A 22 years old, Mohammed Hamood Alshouthmi, is the breadwinner of four siblings and his parents. Like tens of thousands of Yemenis, the ongoing conflict has deprived him of his job, becoming unable to pay for rent and support his family.
“Life has been dark for us since the beginning of the conflict. My family and I stopped working, except for one day or two a month. It became more and more difficult to feed my family with time. Obtaining a job was a dream!” Alshouthmi explains how the conflict affected him and his family since 2015.
Alshouthmi was one of 250 vulnerable youth who participated in a UNDP cash-for-work scheme in Sana’a between September and December 2015. This emergency scheme is funded by the King Salman Center for Relief and Humanitarian Aid, to address the immediate needs of conflict-affected communities and improve their ability to cope.

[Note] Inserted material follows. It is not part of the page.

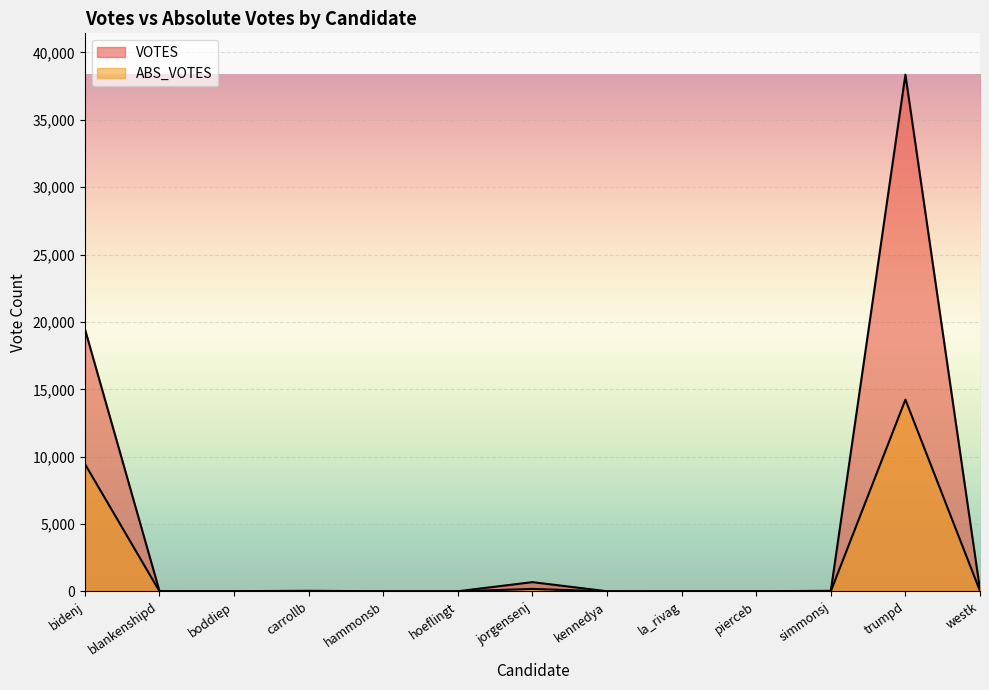

Where does the VOTES series first go above 23?

bidenj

“I was extremely happy to participate in the project. However, I felt scared about what will happen after sixty days of work with UNDP. At that moment, I decided to think about obtaining a sustainable source of income.”

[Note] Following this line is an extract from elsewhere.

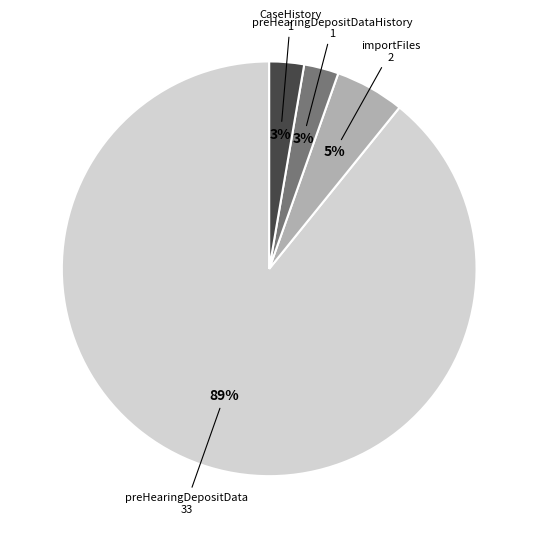

How many slices are in this pie chart?

4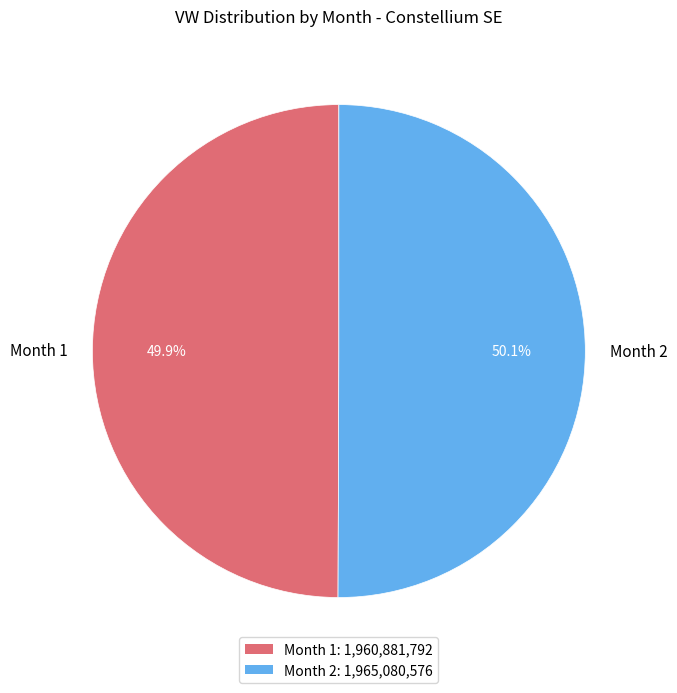

What is the total percentage of Month 2 and Month 1?

100.0%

After enrolling in the UNDP cash-for-work, Alshouthmi was able to save some money and, with a small loan, to buy motorcycle to rebuild his livelihood.
“I divided my income into three parts: the first to spend on my family, the second as personal expenses and the third for savings. I was able to save YER 70,000. I decided to buy a motorcycle to work and have a stable income so I do not go back to my previous state,” Alshouthmi says. “With a small loan, I managed to buy a motorcycle and started working”.
He summarized, “Working as a motorcyclist has enabled me to earn enough money to pay off the loan, support my family and retain my dignity. Many thanks for all the hands that have contributed into making that change in my life.”